Wenn man den Teilbetriebsübergang weiterfaßt, kann sich allenfalls ergeben, daß der Streithelfer den reduzierten Lehrkräftebedarf (den der Beklagten auf 13,71 Vollkräfte berechnet hat und der vom Streithelfer mit 20 Teil- und Vollzeitkräften abgedeckt wurde) allein aus Beschäftigten des Gemeinschuldners hätte decken müssen. Er hätte dann keine eigenen Lehrkräfte einsetzen dürfen. Es stellt sich dann aber ausgehend von 33 oder 34 ursprünglich im OBS-Bereich tätigen Lehrern die Frage, ob gerade die Klägerin einzustellen gewesen wäre.

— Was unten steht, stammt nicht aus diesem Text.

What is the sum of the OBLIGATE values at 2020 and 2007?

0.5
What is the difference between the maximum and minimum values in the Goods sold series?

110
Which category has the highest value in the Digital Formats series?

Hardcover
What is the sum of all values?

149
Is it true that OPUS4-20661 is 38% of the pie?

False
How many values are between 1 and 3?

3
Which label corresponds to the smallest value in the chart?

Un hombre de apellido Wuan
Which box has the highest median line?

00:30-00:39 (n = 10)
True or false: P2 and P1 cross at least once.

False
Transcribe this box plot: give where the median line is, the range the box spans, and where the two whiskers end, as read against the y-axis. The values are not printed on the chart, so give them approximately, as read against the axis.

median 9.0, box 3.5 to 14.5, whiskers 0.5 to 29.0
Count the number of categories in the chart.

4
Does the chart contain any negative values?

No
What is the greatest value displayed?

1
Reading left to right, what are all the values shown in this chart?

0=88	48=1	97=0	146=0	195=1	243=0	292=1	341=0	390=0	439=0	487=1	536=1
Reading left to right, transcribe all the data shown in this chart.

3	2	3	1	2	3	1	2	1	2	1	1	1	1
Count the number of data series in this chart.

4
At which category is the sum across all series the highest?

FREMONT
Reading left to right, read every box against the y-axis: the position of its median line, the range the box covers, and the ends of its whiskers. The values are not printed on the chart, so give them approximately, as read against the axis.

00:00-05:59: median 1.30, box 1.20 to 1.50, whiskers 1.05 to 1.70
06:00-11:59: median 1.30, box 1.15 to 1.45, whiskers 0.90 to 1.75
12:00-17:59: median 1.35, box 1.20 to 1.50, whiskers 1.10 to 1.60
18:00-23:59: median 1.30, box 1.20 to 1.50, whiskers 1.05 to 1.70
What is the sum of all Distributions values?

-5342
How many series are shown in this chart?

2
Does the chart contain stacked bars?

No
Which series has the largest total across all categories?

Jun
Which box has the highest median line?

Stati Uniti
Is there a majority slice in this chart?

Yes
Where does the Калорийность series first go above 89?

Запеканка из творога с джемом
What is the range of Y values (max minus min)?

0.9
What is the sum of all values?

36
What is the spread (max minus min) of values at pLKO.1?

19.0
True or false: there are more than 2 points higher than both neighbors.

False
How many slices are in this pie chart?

Dies ist vom Beklagten, der darlegungspflichtig ist für den Betriebsübergang, auf den er sich beruft, nicht dargestellt worden. Von einem Übergang des Arbeitsverhältnisses der Klägerin kann dann aber nicht ausgegangen werden. Dies gilt erst recht, wenn man berücksichtigt, daß die Klägerin bereits im Mai 1993 vom Gemeinschuldner wegen Kursteilnehmerreduzierung betriebsbedingt gekündigt wurde.

40

Die Kostenentscheidung beruht auf §§ 97, 101 ZPO. Bei der Streitwertfestsetzung war der Klagebetrag zu vermindern um den Abzugsbetrag des Arbeitslosengeldes. Es ergibt sich damit der im Tenor ausgewiesene Streitwert.

41

Die Revisionszulassung beruht auf § 72 Abs. 1 Nr. 1 ArbGG.

Streitwertbeschluss:

Der Wert des Streitgegenstandes wird auf 9.253,66 DM festgesetzt.